==== INFORMATION PROVIDED ====

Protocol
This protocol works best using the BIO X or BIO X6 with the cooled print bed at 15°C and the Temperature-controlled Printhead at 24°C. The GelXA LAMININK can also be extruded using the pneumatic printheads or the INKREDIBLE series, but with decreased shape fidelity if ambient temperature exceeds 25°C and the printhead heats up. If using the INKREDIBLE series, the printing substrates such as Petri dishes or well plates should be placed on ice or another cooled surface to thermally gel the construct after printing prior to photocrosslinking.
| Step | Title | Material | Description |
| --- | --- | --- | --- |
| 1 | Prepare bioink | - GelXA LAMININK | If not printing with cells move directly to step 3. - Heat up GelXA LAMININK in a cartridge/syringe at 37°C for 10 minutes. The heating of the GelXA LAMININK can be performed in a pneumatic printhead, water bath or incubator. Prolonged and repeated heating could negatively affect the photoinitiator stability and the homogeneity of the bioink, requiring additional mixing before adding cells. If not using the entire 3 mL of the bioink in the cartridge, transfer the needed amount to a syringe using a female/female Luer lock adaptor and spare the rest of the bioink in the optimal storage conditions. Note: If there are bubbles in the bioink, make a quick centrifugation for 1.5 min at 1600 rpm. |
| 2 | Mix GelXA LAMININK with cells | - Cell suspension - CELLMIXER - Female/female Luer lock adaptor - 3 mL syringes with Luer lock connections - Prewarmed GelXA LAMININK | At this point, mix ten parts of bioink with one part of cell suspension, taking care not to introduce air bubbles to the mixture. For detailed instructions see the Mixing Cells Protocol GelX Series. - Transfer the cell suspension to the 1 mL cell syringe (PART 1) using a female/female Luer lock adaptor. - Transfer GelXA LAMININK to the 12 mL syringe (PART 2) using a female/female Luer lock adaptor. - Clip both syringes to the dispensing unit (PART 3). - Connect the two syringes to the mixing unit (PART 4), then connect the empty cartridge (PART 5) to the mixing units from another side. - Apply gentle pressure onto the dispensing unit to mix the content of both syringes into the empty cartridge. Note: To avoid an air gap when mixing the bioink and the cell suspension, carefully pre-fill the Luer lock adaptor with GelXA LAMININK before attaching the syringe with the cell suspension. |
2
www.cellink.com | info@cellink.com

====

• **ABOUT THIS TASK**
Retype the entries word for word.

• **RESPONSE TO THE TASK**
Protocol
This protocol works best using the BIO X or BIO X6 with the cooled print bed at 15°C and the Temperature-controlled Printhead at 24°C. The GelXA LAMININK can also be extruded using the pneumatic printheads or the INKREDIBLE series, but with decreased shape fidelity if ambient temperature exceeds 25°C and the printhead heats up. If using the INKREDIBLE series, the printing substrates such as Petri dishes or well plates should be placed on ice or another cooled surface to thermally gel the construct after printing prior to photocrosslinking.
| Step | Title | Material | Description |
| --- | --- | --- | --- |
| 1 | Prepare bioink | - GelXA LAMININK | If not printing with cells move directly to step 3. - Heat up GelXA LAMININK in a cartridge/syringe at 37°C for 10 minutes. The heating of the GelXA LAMININK can be performed in a pneumatic printhead, water bath or incubator. Prolonged and repeated heating could negatively affect the photoinitiator stability and the homogeneity of the bioink, requiring additional mixing before adding cells. If not using the entire 3 mL of the bioink in the cartridge, transfer the needed amount to a syringe using a female/female Luer lock adaptor and spare the rest of the bioink in the optimal storage conditions. Note: If there are bubbles in the bioink, make a quick centrifugation for 1.5 min at 1600 rpm. |
| 2 | Mix GelXA LAMININK with cells | - Cell suspension - CELLMIXER - Female/female Luer lock adaptor - 3 mL syringes with Luer lock connections - Prewarmed GelXA LAMININK | At this point, mix ten parts of bioink with one part of cell suspension, taking care not to introduce air bubbles to the mixture. For detailed instructions see the Mixing Cells Protocol GelX Series. - Transfer the cell suspension to the 1 mL cell syringe (PART 1) using a female/female Luer lock adaptor. - Transfer GelXA LAMININK to the 12 mL syringe (PART 2) using a female/female Luer lock adaptor. - Clip both syringes to the dispensing unit (PART 3). - Connect the two syringes to the mixing unit (PART 4), then connect the empty cartridge (PART 5) to the mixing units from another side. - Apply gentle pressure onto the dispensing unit to mix the content of both syringes into the empty cartridge. Note: To avoid an air gap when mixing the bioink and the cell suspension, carefully pre-fill the Luer lock adaptor with GelXA LAMININK before attaching the syringe with the cell suspension. |
2
www.cellink.com | info@cellink.com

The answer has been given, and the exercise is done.